Dilute the Capture Antibody to the working concentration in PBS without carrier protein. Immediately coat a 96-well microplate with 100 μL per well of the diluted Capture Antibody. Seal the plate and incubate overnight at room temperature.
Aspirate each well and wash with Wash Buffer, repeating the process two times for a total of three washes. Wash by filling each well with Wash Buffer (400 μL) using a squirt bottle, manifold dispenser, or autowasher. Complete removal of liquid at each step is essential for good performance. After the last wash, remove any remaining Wash Buffer by aspirating or by inverting the plate and blotting it against clean paper towels.
Block plates by adding 300 μL Reagent Diluent to each well. Incubate at room temperature for a minimum of 1 hour.
Repeat the aspiration/wash as in step 2. The plates are now ready for sample addition.

Assay Procedure

Add 100 μL of sample or standards in Reagent Diluent, or an appropriate diluent, per well. Cover with an adhesive strip and incubate 2 hours at room temperature.
Repeat the aspiration/wash as in step 2 of Plate Preparation.
Add 100 μL of the Detection Antibody, diluted in Reagent Diluent, to each well. Cover with a new adhesive strip and incubate 2 hours at room temperature.
Repeat the aspiration/wash as in step 2 of Plate Preparation.
Add 100 μL of the working dilution of Streptavidin-HRP to each well. Cover the plate and incubate for 20 minutes at room temperature. Avoid placing the plate in direct light.
Repeat the aspiration/wash as in step 2.
Add 100 μL of Substrate Solution to each well. Incubate for 20 minutes at room temperature. Avoid placing the plate in direct light.

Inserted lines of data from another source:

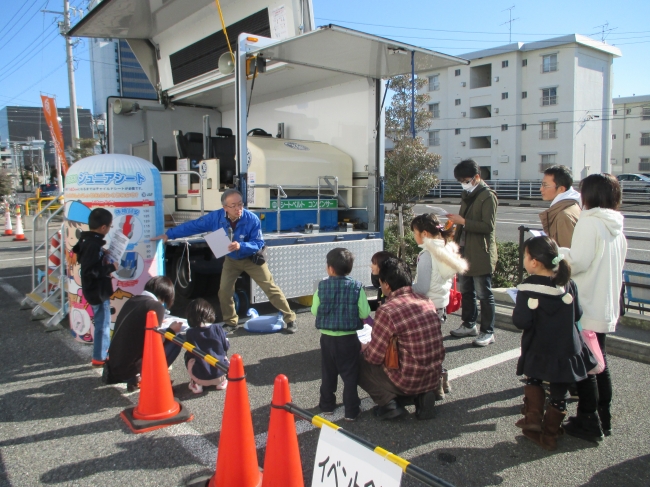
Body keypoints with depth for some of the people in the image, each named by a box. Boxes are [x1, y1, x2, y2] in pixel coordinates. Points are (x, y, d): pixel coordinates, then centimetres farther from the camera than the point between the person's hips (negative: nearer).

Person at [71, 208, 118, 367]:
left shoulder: (87, 240, 4)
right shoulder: (93, 245, -25)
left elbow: (84, 259, 16)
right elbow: (90, 271, -29)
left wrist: (104, 255, 9)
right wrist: (111, 267, -21)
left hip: (98, 289, 10)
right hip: (98, 291, -10)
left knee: (103, 322, 24)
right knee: (102, 324, 2)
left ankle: (105, 349, 39)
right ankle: (99, 358, 14)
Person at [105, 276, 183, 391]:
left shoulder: (132, 300, 11)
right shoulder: (156, 306, -11)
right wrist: (171, 331, 5)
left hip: (114, 364, 8)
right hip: (129, 367, -8)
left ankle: (115, 374, 16)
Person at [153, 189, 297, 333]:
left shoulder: (252, 219, -30)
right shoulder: (216, 217, -22)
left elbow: (258, 243, -27)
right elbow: (193, 226, -13)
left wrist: (241, 246, -45)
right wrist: (169, 234, -13)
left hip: (252, 258, -3)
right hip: (231, 259, 3)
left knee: (270, 288, -2)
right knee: (224, 291, 1)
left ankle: (290, 319, 8)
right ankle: (230, 322, 22)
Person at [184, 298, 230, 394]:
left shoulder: (190, 333, -7)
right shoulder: (217, 328, -6)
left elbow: (189, 353, 5)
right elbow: (226, 347, 2)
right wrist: (227, 340, 25)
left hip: (200, 378, -1)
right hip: (220, 375, 1)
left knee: (189, 358, 24)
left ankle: (196, 384, 12)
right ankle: (222, 382, 14)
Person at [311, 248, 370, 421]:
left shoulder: (322, 286, -7)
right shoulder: (357, 287, -10)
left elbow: (314, 311, 0)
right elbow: (364, 314, -8)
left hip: (327, 337, 2)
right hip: (348, 339, -2)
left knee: (328, 373, 18)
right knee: (350, 375, 9)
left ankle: (327, 405, 31)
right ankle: (351, 411, 13)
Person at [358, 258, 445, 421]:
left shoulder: (386, 310, -19)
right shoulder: (427, 302, 2)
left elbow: (375, 357, -13)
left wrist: (363, 348, 11)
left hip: (408, 381, -6)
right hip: (434, 378, 6)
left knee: (358, 363, 12)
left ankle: (389, 403, 4)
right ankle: (421, 396, 13)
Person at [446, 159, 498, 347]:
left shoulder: (487, 196, -12)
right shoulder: (467, 195, 14)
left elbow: (488, 226, -21)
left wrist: (462, 221, -22)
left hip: (480, 254, -8)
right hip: (465, 251, 9)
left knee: (484, 294, -1)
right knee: (466, 291, 16)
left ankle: (488, 332, 8)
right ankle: (469, 325, 28)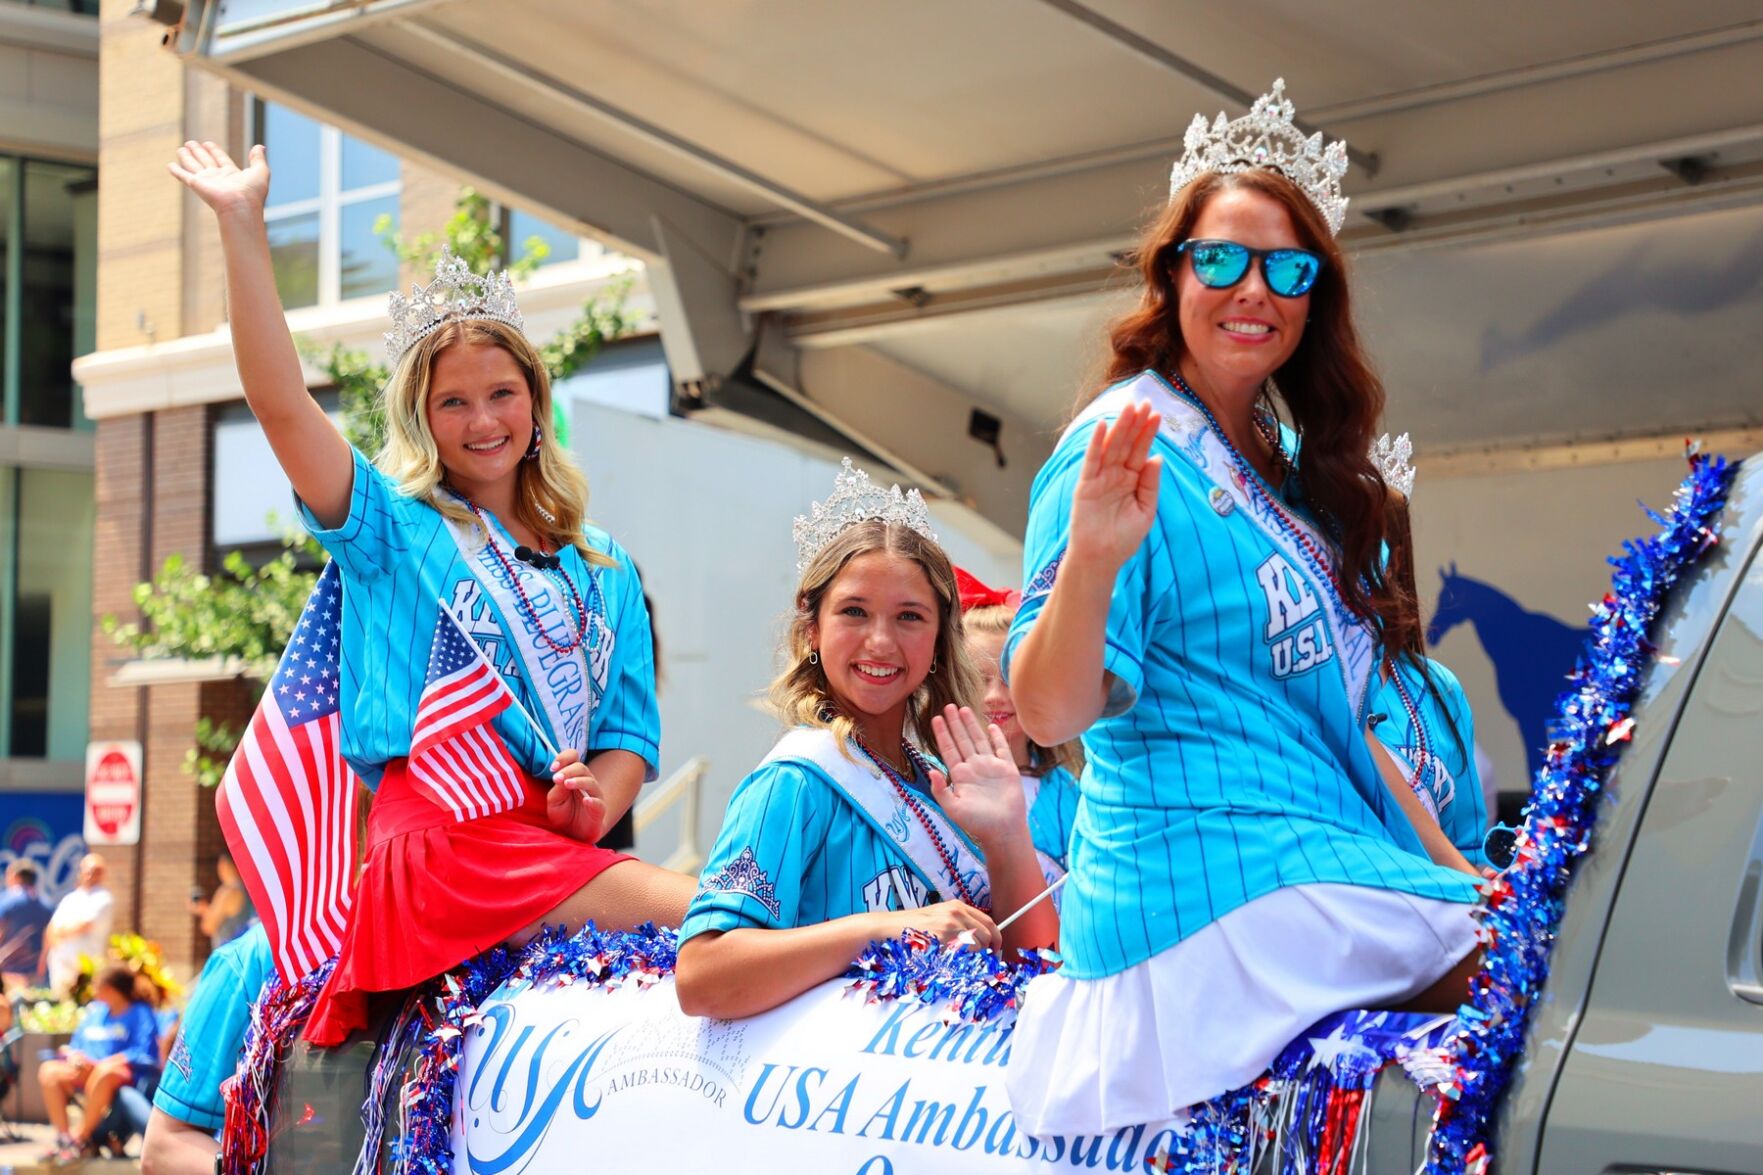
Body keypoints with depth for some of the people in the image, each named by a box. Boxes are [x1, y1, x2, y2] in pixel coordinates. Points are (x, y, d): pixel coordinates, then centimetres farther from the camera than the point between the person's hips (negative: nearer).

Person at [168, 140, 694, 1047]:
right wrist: (242, 227, -4)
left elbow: (630, 731, 18)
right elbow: (279, 401, 0)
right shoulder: (390, 527, 14)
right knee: (681, 903, -28)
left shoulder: (604, 573, 25)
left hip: (554, 844, 5)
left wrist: (595, 804, -4)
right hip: (439, 831, -5)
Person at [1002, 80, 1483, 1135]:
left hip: (1335, 876, 9)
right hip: (1219, 884, -9)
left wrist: (1454, 870, 20)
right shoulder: (1125, 451, -9)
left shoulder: (1285, 465, 18)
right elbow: (1050, 713, -16)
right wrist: (1090, 558, -33)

Add 50 μL of Stop Solution to each well. Gently tap the plate to ensure thorough mixing.
Determine the optical density of each well immediately, using a microplate reader set to 450 nm. If wavelength correction is available, set to 540 nm or 570 nm. If wavelength correction is not available, subtract readings at 540 nm or 570 nm from the readings at 450 nm. This subtraction will correct for optical imperfections in the plate. Readings made directly at 450 nm without correction may be higher and less accurate.